"If you really do wish to lunch with me, Doctor von Kammacher, you must not have high-flown notions, like Mr. Ritter," said Miss Burns halting in front of a tidy little restaurant.

They entered a low room with a red brick floor and panelled walls and ceiling. Owing to the enormous timber resources of their country, the Americans make a very free, though refined use of wood. The clean little room was frequented by German barbers, riding-masters, coachmen, and clerks. An inexpensive lunch and the usual American drinks were dispensed at the bar. The corner where the proprietor sat was decorated with a small collection of sporting pictures, well-known jockeys with their horses, acrobats, and baseball champions. Something in his appearance suggested that at night he had different customers to deal with than in the daytime, that his athletic figure—he was neatly dressed, but in his shirt sleeves—was meant to inspire respect in his clients. Frederick still suffered from too much breeding, and he was secretly astonished that Eva Burns ventured into such a place.

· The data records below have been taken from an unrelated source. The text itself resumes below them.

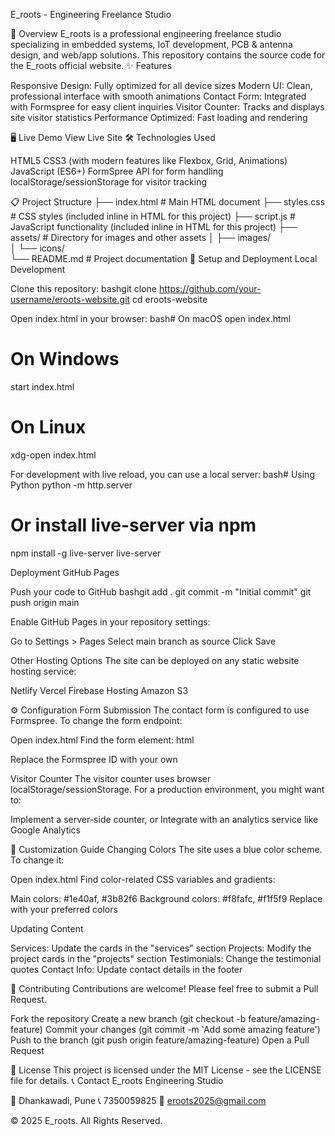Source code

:E_roots - Engineering Freelance Studio

📌 Overview
E_roots is a professional engineering freelance studio specializing in embedded systems, IoT development, PCB & antenna design, and web/app solutions. This repository contains the source code for the E_roots official website.
✨ Features

Responsive Design: Fully optimized for all device sizes
Modern UI: Clean, professional interface with smooth animations
Contact Form: Integrated with Formspree for easy client inquiries
Visitor Counter: Tracks and displays site visitor statistics
Performance Optimized: Fast loading and rendering

🖥️ Live Demo
View Live Site
🛠️ Technologies Used

HTML5
CSS3 (with modern features like Flexbox, Grid, Animations)
JavaScript (ES6+)
FormSpree API for form handling
localStorage/sessionStorage for visitor tracking

📋 Project Structure
├── index.html          # Main HTML document
├── styles.css          # CSS styles (included inline in HTML for this project)
├── script.js           # JavaScript functionality (included inline in HTML for this project)
├── assets/             # Directory for images and other assets
│   ├── images/         
│   └── icons/          
└── README.md           # Project documentation
🚀 Setup and Deployment
Local Development

Clone this repository:
bashgit clone https://github.com/your-username/eroots-website.git
cd eroots-website

Open index.html in your browser:
bash# On macOS
open index.html

# On Windows
start index.html

# On Linux
xdg-open index.html

For development with live reload, you can use a local server:
bash# Using Python
python -m http.server

# Or install live-server via npm
npm install -g live-server
live-server


Deployment
GitHub Pages

Push your code to GitHub
bashgit add .
git commit -m "Initial commit"
git push origin main

Enable GitHub Pages in your repository settings:

Go to Settings > Pages
Select main branch as source
Click Save



Other Hosting Options
The site can be deployed on any static website hosting service:

Netlify
Vercel
Firebase Hosting
Amazon S3

⚙️ Configuration
Form Submission
The contact form is configured to use Formspree. To change the form endpoint:

Open index.html
Find the form element:
html<form action="https://formspree.io/f/mldbagao" method="POST">

Replace the Formspree ID with your own

Visitor Counter
The visitor counter uses browser localStorage/sessionStorage. For a production environment, you might want to:

Implement a server-side counter, or
Integrate with an analytics service like Google Analytics

📝 Customization Guide
Changing Colors
The site uses a blue color scheme. To change it:

Open index.html
Find color-related CSS variables and gradients:

Main colors: #1e40af, #3b82f6
Background colors: #f8fafc, #f1f5f9
Replace with your preferred colors



Updating Content

Services: Update the cards in the "services" section
Projects: Modify the project cards in the "projects" section
Testimonials: Change the testimonial quotes
Contact Info: Update contact details in the footer

🤝 Contributing
Contributions are welcome! Please feel free to submit a Pull Request.

Fork the repository
Create a new branch (git checkout -b feature/amazing-feature)
Commit your changes (git commit -m 'Add some amazing feature')
Push to the branch (git push origin feature/amazing-feature)
Open a Pull Request

📄 License
This project is licensed under the MIT License - see the LICENSE file for details.
📞 Contact
E_roots Engineering Studio

📍 Dhankawadi, Pune
📞 7350059825
📧 eroots2025@gmail.com


© 2025 E_roots. All Rights Reserved.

"You are late, Miss Burns. Aren't you feeling well?" inquired the host, with an immobile mask-like seriousness of expression.

"Oh, yes, Mr. Brown. I'm always all right," Miss Burns answered brightly. "Bring me my regular lunch. But the gentleman, I am afraid, will not be satisfied with it. Perhaps you have something special for him?"

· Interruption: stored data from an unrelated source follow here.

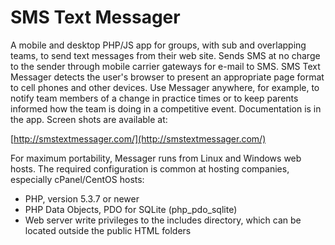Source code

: # SMS Text Messager

A mobile and desktop PHP/JS app for groups, with sub and overlapping teams, to send text messages from their web site. Sends SMS at no charge to the sender through mobile carrier gateways for e-mail to SMS. SMS Text Messager detects the user's browser to present an appropriate page format to cell phones and other devices. Use Messager anywhere, for example, to notify team members of a change in practice times or to keep parents informed how the team is doing in a competitive event. Documentation is in the app. Screen shots are available at:

   [http://smstextmessager.com/](http://smstextmessager.com/)

For maximum portability, Messager runs from Linux and Windows web hosts. The required configuration is common at hosting companies, especially cPanel/CentOS hosts: 

* PHP, version 5.3.7 or newer
* PHP Data Objects, PDO for SQLite (php_pdo_sqlite)
* Web server write privileges to the includes directory, which can be located outside the public HTML folders
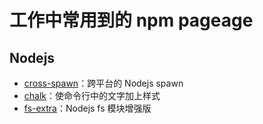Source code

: # 工作中常用到的 npm pageage

## Nodejs

- [cross-spawn](https://www.npmjs.com/package/cross-spawn)：跨平台的 Nodejs spawn
- [chalk](https://www.npmjs.com/package/chalk)：使命令行中的文字加上样式
- [fs-extra](https://www.npmjs.com/package/fs-extra)：Nodejs fs 模块增强版

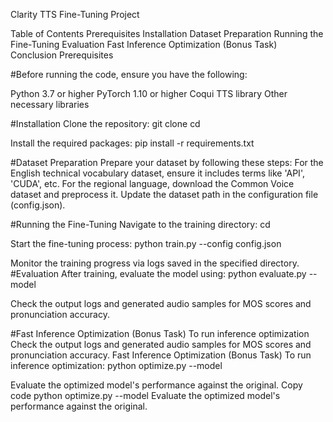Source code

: Clarity TTS Fine-Tuning Project

Table of Contents
Prerequisites
Installation
Dataset Preparation
Running the Fine-Tuning
Evaluation
Fast Inference Optimization (Bonus Task)
Conclusion
Prerequisites


#Before running the code, ensure you have the following:

Python 3.7 or higher
PyTorch 1.10 or higher
Coqui TTS library
Other necessary libraries

#Installation
Clone the repository:
git clone <repository-url>
cd <repository-folder>

Install the required packages:
pip install -r requirements.txt

#Dataset Preparation
Prepare your dataset by following these steps:
For the English technical vocabulary dataset, ensure it includes terms like 'API', 'CUDA', etc.
For the regional language, download the Common Voice dataset and preprocess it.
Update the dataset path in the configuration file (config.json).

#Running the Fine-Tuning
Navigate to the training directory:
cd <training-directory>

Start the fine-tuning process:
python train.py --config config.json

Monitor the training progress via logs saved in the specified directory.
#Evaluation
After training, evaluate the model using:
python evaluate.py --model <model-path>

Check the output logs and generated audio samples for MOS scores and pronunciation accuracy.

#Fast Inference Optimization (Bonus Task)
To run inference optimization
Check the output logs and generated audio samples for MOS scores and pronunciation accuracy.
Fast Inference Optimization (Bonus Task)
To run inference optimization:
python optimize.py --model <model-path>

Evaluate the optimized model's performance against the original.
Copy code
python optimize.py --model <model-path>
Evaluate the optimized model's performance against the original.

Frederick, however, insisted upon ordering the very same as Miss Burns.

"I give you fair warning," she said when they were alone, "I really don't think you will be satisfied with my diet. I never eat meat, I want you to know, and you surely do."

Frederick laughed. "We physicians," he said, "are also coming more and more to give up a meat diet."

"I think it is horrible to eat meat," said Miss Burns. "I have a handsome fowl in my garden. I see it every day, and then I go and cut its throat and eat it up. When we were children, we had a pony which had to be killed, and the people in the East End ate it." She drew her long kid gloves from her hands without removing them from her arms. "People eat dogs, too. I adore dogs. But the worst thing is the frightful, endless shedding of blood which human meat-eaters deem necessary for their preservation. Think of all the butchers in the world, think of those immense slaughter-houses in Chicago and other places where the machine-like, wholesale murder of innocent animals is constantly going on. People can live without meat. It isn't indispensable to their welfare."

She said all this in a tone of seriousness tinged with humour, speaking a correct, though somewhat laboured German.

"For various reasons," Frederick said, "I still hesitate to form a definite opinion in regard to meat-eating. As for myself, I can do very well without meat, provided I have my steak regularly every day for lunch and my roast beef for dinner."